Sake Cup with Plants and Flowers Design

  • Korea
  • Korea, Yi dynasty
  • 15-16c
  • Punch'ong ware, E-kohiki type
  • H-5.5 D-9
Catalogue Entry

The Yi dynasty ruled the Korean peninsula for approximately 500 years beginning in the 14th century. Punch`ng ware was the representative ceramic ware of the early Yi dynasty, and in Japan these wares are usually called Mishima, Hakeme and Keiryuzan types. These potters inherited the techniques of the preceding dynasty's Korai celadons and their products can be generally divided into four types on the basis of their decorative types, namely, inlaid, stamped motif, white ground, and "kohiki."

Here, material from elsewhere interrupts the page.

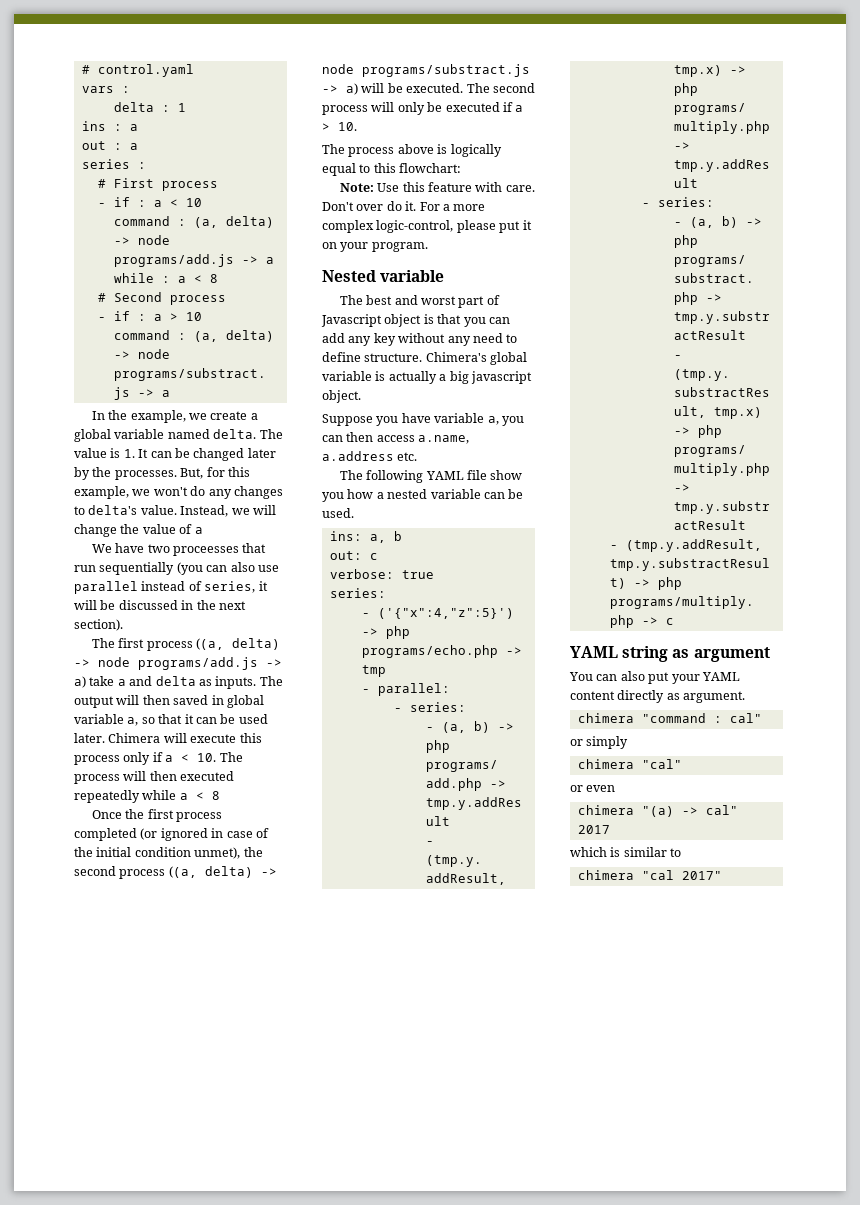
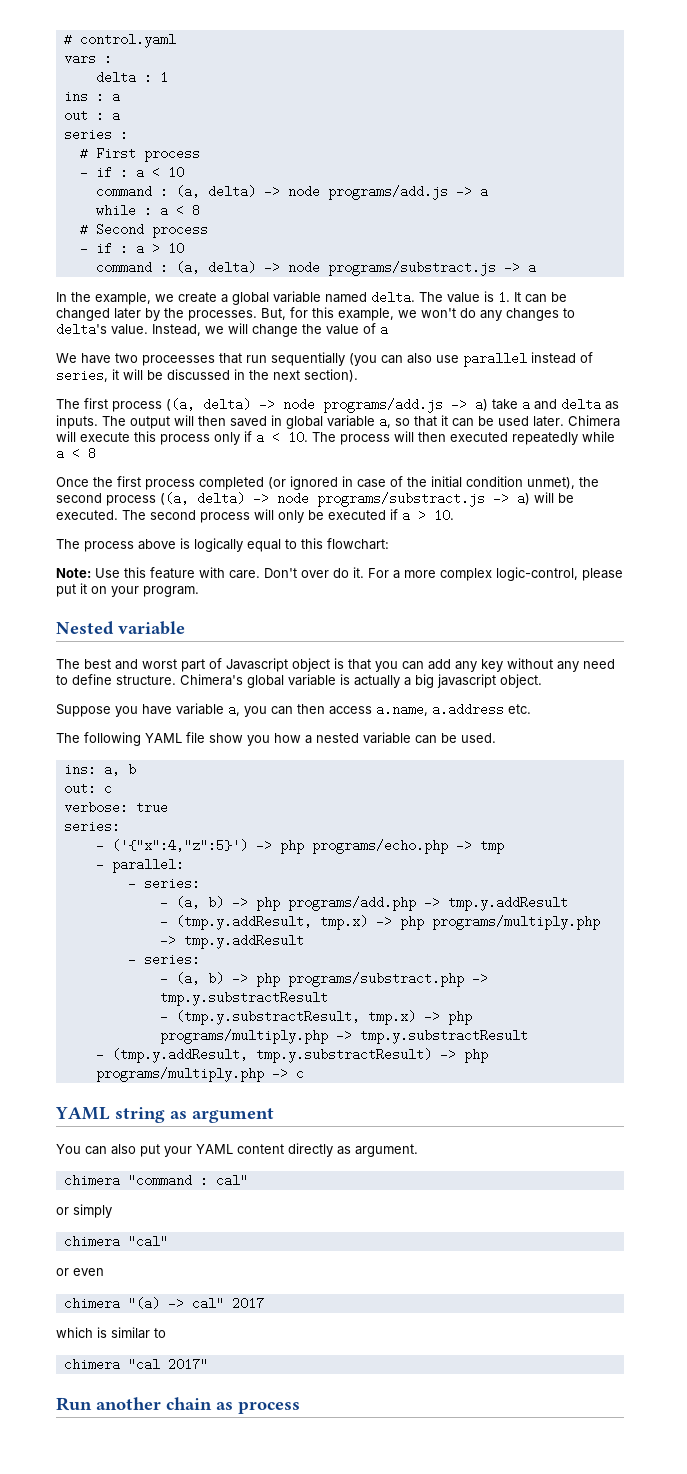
(722, 875) none -> [56,1397,300,1414] // Run another chain as process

The "kohiki" designation literally means "powder blown," or "powder pulled," depending on the characters used, and the name derives from the powdery look to the white glaze. The body clay of these works is an iron rich grayish brown in color which is then coated with a white glaze or slip. The rarest form of this ware is known as e‐kohiki which are decorated with iron underglaze designs. This bowl is decorated with sinuously drawn grass and flower motifs on two faces of the sides of the bowl, while the bottom of the interior of the bowl is circled by a single sunken line. The base of the foot shows five traces of kiln furnishings. The glossy glaze is mottled overall with patina, maybe brought on by its frequent use due its convenient size. This patina tells the tale of the many years of this bowl's use, and depth of its expressiveness belies its small stature.